The resources and experience exist to give everyone the care they need to have a dignified, self-directed life, and a painless, smooth death – and we should be campaigning to expand access to those resources, not to replace them with a lethal cocktail. 

When legislating to allow assisted suicide, it is impossible to implement effective safeguards that limit it to people at the end of their lives who are not experiencing mental illness or undue pressure. 

Feeling like a burden is one of the greatest risk factors for suicide: disabled and terminally ill people like me are constantly told that we are a financial, emotional and practical burden on society, with the strong implication that we would be better off not being a burden. 

Moreover, the medical profession is notoriously bad at predicting how long people have to live, and there is no way of being certain that someone accessing assisted suicide isn’t suffering from depression or experiencing external pressure. 

Assisted suicide would turn these predictions and judgments into a matter of life and death – and even one unnecessarily early death resulting from a change in the law would be one too many. 

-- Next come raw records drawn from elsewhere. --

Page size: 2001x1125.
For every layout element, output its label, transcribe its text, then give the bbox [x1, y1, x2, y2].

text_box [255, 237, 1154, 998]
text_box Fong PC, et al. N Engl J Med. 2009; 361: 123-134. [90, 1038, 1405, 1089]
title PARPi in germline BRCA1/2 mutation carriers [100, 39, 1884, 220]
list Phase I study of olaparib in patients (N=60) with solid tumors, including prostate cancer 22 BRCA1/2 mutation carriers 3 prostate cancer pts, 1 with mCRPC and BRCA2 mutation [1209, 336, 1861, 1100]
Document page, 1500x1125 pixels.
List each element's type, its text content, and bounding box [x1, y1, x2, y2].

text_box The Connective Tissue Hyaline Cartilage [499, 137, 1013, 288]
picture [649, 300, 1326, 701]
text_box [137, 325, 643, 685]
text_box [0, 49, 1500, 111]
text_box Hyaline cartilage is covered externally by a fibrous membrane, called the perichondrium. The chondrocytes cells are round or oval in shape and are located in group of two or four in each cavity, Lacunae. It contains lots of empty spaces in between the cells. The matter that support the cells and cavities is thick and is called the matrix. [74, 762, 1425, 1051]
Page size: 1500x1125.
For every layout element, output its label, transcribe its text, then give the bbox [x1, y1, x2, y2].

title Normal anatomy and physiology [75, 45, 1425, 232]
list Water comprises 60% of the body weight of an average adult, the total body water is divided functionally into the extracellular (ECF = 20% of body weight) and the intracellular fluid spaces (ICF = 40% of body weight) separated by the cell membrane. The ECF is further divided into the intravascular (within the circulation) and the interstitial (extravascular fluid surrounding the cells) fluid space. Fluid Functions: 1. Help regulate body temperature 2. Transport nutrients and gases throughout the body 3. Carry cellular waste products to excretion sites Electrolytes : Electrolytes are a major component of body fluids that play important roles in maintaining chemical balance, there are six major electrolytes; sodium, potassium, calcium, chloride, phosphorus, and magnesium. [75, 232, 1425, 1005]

Once assisted suicide is legalised, campaign groups argue, it will be difficult to justify offering it only to those with less than six months to live. 

What about those with less than a year to live, or those experiencing “incurable suffering”? 

In Belgium, the Netherlands, and Luxembourg (among others), assisted suicide has been legalised for people suffering from mental illness alone, and safeguards have been repeatedly ignored

An emphasis on ending lives is replacing an emphasis on suicide prevention – and the difficult but worthwhile process of recovery. 

The majority of groups in favour of assisted suicide are coordinated by people who are not disabled or terminally ill, and either fear an undignified death or have witnessed a loved one dying without good palliative care

Meanwhile, neither groups run by and for disabled and terminally ill people nor the British Medical Association support assisted suicide, which would fundamentally destroy our trust in doctors to support us in making decisions that maximise our health and quality of life. 

If medical, social and palliative care are treated as an expensive luxury for disabled and terminally ill people compared with the lower cost of assisted suicide, this will inherently devalue our lives, and affect the care offered to all of us. 

Remaining alive will become a selfish decision that burdens our families, risks their inheritances, and has a huge financial cost to society. 

Disabled and terminally ill people are being told that, while other lives can improve and other people should be deterred from killing themselves, our lives are so bad we should actually be offered assisted suicide, and it would be best for other people if we accepted it.

In a world where disabled people received truly equal treatment, assisted suicide wouldn’t be an option.

Instead, we would find people who had professional, well-paid assistance that allowed them to live independently, work where possible, and have access to the best treatments for their conditions.

Assisted suicide might be cheaper and easier, but the necessary social and medical care to experience a dignified decline and a painless, comfortable death would be infinitely more valuable than the unnecessary shortening of people’s lives.